WHAT YOU SHOULD DO: Copy every one of the items below word for word, keeping each character, symbol, and line break unchanged.

Saved entries:
++++++++

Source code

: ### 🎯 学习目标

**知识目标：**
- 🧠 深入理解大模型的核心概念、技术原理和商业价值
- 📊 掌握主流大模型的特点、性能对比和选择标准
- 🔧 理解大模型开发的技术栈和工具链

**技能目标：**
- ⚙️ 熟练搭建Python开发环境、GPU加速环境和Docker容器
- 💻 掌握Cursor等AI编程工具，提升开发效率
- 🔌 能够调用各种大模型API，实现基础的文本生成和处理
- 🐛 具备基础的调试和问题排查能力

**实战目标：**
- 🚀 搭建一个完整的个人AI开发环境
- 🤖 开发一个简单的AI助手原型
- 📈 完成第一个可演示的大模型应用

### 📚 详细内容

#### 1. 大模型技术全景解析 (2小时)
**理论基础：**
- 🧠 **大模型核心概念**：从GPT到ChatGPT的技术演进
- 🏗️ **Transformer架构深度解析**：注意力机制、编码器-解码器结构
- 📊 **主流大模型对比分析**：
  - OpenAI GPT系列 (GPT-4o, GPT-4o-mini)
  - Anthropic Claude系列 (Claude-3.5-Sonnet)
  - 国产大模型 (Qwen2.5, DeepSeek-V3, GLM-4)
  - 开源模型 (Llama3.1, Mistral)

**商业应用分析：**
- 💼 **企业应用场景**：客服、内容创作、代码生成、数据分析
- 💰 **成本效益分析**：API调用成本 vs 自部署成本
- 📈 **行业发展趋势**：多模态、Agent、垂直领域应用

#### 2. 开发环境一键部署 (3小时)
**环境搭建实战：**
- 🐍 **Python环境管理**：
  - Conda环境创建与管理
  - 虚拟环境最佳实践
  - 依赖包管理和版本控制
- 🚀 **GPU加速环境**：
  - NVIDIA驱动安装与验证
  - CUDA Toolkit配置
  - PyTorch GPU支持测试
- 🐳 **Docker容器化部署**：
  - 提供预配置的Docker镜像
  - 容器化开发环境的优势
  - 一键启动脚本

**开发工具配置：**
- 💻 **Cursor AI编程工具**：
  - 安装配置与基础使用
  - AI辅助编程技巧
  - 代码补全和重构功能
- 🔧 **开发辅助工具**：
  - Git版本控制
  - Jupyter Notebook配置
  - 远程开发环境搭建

++++++++

OUTPUT BELOW:
Source code

: ### 🎯 学习目标

**知识目标：**
- 🧠 深入理解大模型的核心概念、技术原理和商业价值
- 📊 掌握主流大模型的特点、性能对比和选择标准
- 🔧 理解大模型开发的技术栈和工具链

**技能目标：**
- ⚙️ 熟练搭建Python开发环境、GPU加速环境和Docker容器
- 💻 掌握Cursor等AI编程工具，提升开发效率
- 🔌 能够调用各种大模型API，实现基础的文本生成和处理
- 🐛 具备基础的调试和问题排查能力

**实战目标：**
- 🚀 搭建一个完整的个人AI开发环境
- 🤖 开发一个简单的AI助手原型
- 📈 完成第一个可演示的大模型应用

### 📚 详细内容

#### 1. 大模型技术全景解析 (2小时)
**理论基础：**
- 🧠 **大模型核心概念**：从GPT到ChatGPT的技术演进
- 🏗️ **Transformer架构深度解析**：注意力机制、编码器-解码器结构
- 📊 **主流大模型对比分析**：
  - OpenAI GPT系列 (GPT-4o, GPT-4o-mini)
  - Anthropic Claude系列 (Claude-3.5-Sonnet)
  - 国产大模型 (Qwen2.5, DeepSeek-V3, GLM-4)
  - 开源模型 (Llama3.1, Mistral)

**商业应用分析：**
- 💼 **企业应用场景**：客服、内容创作、代码生成、数据分析
- 💰 **成本效益分析**：API调用成本 vs 自部署成本
- 📈 **行业发展趋势**：多模态、Agent、垂直领域应用

#### 2. 开发环境一键部署 (3小时)
**环境搭建实战：**
- 🐍 **Python环境管理**：
  - Conda环境创建与管理
  - 虚拟环境最佳实践
  - 依赖包管理和版本控制
- 🚀 **GPU加速环境**：
  - NVIDIA驱动安装与验证
  - CUDA Toolkit配置
  - PyTorch GPU支持测试
- 🐳 **Docker容器化部署**：
  - 提供预配置的Docker镜像
  - 容器化开发环境的优势
  - 一键启动脚本

**开发工具配置：**
- 💻 **Cursor AI编程工具**：
  - 安装配置与基础使用
  - AI辅助编程技巧
  - 代码补全和重构功能
- 🔧 **开发辅助工具**：
  - Git版本控制
  - Jupyter Notebook配置
  - 远程开发环境搭建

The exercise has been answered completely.